Park Board launches Champions program to support physical distancing in parks, on beaches

Public safety is the highest priority of the Park Board 
and the public is being urged to adhere to the directives of staying 2 metres apart.
Camil Dumont, Chair of the Vancouver Park Board

April 4 2020 
 The Vancouver Park Board is introducing a new public awareness campaign about the importance of physical distancing in Vancouver’s busiest beach, seawall, and park locations.

Program starts Saturday, April 4

The Park Board Champions program begins Saturday, April 4 with approximately 25 recreation staff dressed in highly visible bright green vests safely engaging with members of the public.
Their aim is to make residents aware of the physical distancing directives and to provide education about public etiquette and the courteous use of shared outdoor spaces.

1,400+ warnings given to park and beach users

The Champions’ work complements the vital, ongoing role Park Rangers play in physical distancing enforcement during the COVID-19 (Coronavirus) pandemic.
To date, Park Rangers have issued more than 1,400 warnings to park and beach users not following the Provincial Health Officer’s directive to keep at least 2 metres (6 feet) away from others who are not from the same household.
In addition to the work being done by the Rangers, the Champions can be deployed in larger numbers to the busiest locations in the city to spread awareness of safe behaviour.

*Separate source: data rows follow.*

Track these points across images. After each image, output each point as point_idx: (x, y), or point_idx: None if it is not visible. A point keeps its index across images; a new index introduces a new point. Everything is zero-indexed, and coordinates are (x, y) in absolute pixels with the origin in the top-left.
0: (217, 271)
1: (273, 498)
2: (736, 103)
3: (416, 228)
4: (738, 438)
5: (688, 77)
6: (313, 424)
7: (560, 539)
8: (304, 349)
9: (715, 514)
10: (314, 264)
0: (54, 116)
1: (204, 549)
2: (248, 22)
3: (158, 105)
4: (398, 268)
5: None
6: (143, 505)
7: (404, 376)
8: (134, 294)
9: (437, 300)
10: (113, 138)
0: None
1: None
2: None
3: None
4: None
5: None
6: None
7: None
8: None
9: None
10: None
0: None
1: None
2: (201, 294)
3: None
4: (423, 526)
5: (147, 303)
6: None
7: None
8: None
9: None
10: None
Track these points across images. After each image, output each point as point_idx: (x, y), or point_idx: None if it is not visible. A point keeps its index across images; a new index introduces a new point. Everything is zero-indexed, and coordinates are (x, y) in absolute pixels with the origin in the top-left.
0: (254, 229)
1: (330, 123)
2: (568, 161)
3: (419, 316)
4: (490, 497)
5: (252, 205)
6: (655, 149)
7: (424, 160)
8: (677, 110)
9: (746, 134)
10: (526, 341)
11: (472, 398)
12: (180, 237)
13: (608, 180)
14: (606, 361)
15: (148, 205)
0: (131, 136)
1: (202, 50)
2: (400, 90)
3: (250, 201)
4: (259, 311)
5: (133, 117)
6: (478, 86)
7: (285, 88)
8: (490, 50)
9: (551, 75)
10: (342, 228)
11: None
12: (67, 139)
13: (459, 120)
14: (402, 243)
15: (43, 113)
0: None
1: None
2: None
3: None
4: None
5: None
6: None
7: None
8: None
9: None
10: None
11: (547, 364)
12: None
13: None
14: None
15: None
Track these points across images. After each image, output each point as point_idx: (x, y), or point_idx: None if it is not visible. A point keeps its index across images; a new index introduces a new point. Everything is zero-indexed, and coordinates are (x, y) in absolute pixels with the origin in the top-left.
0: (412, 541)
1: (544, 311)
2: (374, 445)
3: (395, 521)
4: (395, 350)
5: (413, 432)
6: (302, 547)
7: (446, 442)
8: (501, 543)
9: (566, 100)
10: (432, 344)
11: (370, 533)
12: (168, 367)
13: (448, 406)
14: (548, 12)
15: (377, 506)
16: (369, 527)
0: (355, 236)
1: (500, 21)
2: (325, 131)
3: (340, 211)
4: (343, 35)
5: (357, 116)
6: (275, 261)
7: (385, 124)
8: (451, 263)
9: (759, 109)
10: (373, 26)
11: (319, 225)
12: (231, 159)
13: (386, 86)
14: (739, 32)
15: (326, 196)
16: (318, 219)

Protect yourself and others

Vancouver is among cities with the densest neighbourhood populations in Canada, and residents rely on park spaces for fresh air, much like a backyard. But it is paramount that everyone shares the spaces and uses them safely.
  • Always maintain a safe physical distance of a least 2 metres (6 feet). 
  • Use parks and beaches for a short break to exercise, not to socialize.
  • Visit during less busy times (mornings, late evenings, or when it’s cloudy or damp outside).
  • Access neighbourhood or community parks and do not drive to destination parks or beaches.
  • Keep dogs on leash when walking, unless using an official, open off-leash park.
  • Don't touch shared surfaces and be vigilant about hand-washing.
  • Stay home if you’re sick, especially if feeling cold or flu-like symptoms.
For more information about the Park Board’s response to the pandemic, visit vancouver.ca/covid19

Vancouver Park Board Chair Camil Dumont

“Vancouver’s beaches and parks remain open, though their parking lots have been closed to prevent large groups of people from gathering,” said Camil Dumont, Chair of the Vancouver Park Board.
“We recognize the important role outdoor spaces play in people’s overall health and wellness, particularly mental health. However, public safety is the highest priority of the Park Board and the public is being urged to adhere to the directives of staying 2 metres apart.”